La réutilisation des eaux usées traitées déployée au Chili et au Moyen-Orient, en passant par l'Europe
Face aux nouveaux risques, les solutions technologiques existent. Grâce à ses solutions propriétaires uniques, Veolia propose des approches innovantes pour renforcer la sécurité environnementale : des solutions favorisant la sobriété et les économies d'eau, par exemple la lutte contre les fuites dans les réseaux, la réutilisation des eaux usées traitées et des solutions de dessalement, déployées lorsque toutes les autres options ont été envisagées.
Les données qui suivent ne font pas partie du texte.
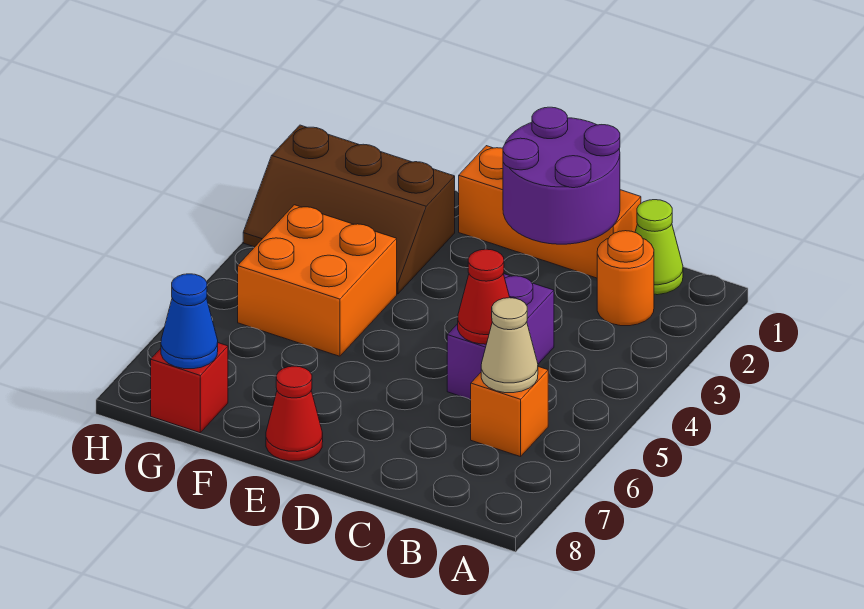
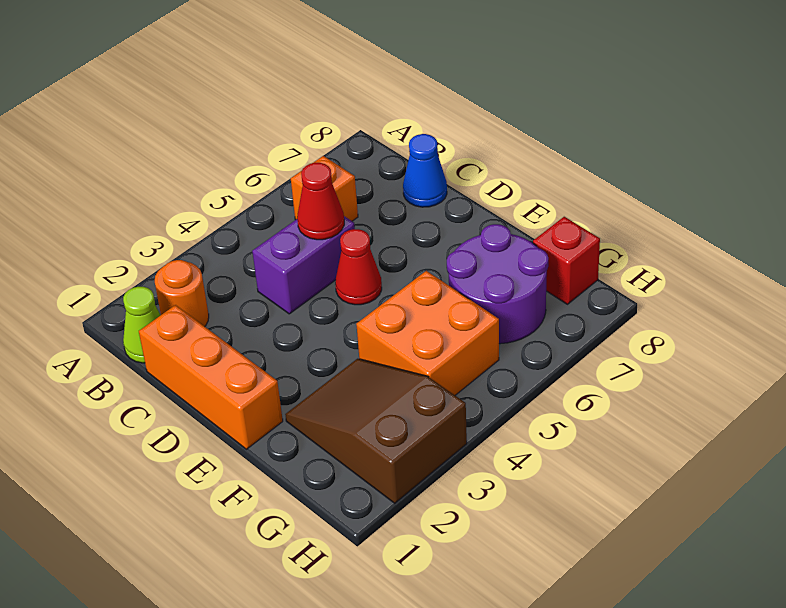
tan 1x1 cone [481,298,538,393] -> none
purple 2x2 round brick [503,107,620,244] -> purple 2x2 round brick moved to [447,224,548,344]
red 1x1 cone [266,366,323,461] -> red 1x1 cone moved to [335,229,382,305]
brown 2x3 slope [243,125,455,294] -> brown 2x3 slope turned to [285,359,467,503]
blue 1x1 cone [161,274,218,369] -> blue 1x1 cone moved to [403,134,447,207]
Veolia est le pionnier de la réutilisation des eaux usées traitées à grande échelle. Depuis plus de vingt-cinq ans, le Groupe accompagne ses clients à travers le monde, par exemple en Espagne, en Namibie, au Moyen-Orient ou au Chili pour déployer des solutions sur mesure.
En France, depuis 2022, Veolia déploie des ReutBox. Compactes et mobiles, ces unités permettent aux stations d'épuration de fonctionner en circuit fermé et de disposer d'eau recyclée de qualité pour des usages externes comme l'irrigation agricole, le nettoyage urbain ou l'arrosage d'espaces verts. Plus de cinquante stations sont équipées ou en cours d'équipement à date. A Narbonne, grâce à une installation de pointe, la réutilisation des eaux usées traitées permet également d'irriguer la vigne et à Argelès, dans les Pyrénées-Orientales, la plus grande installation en France irriguera également prochainement les cultures locales.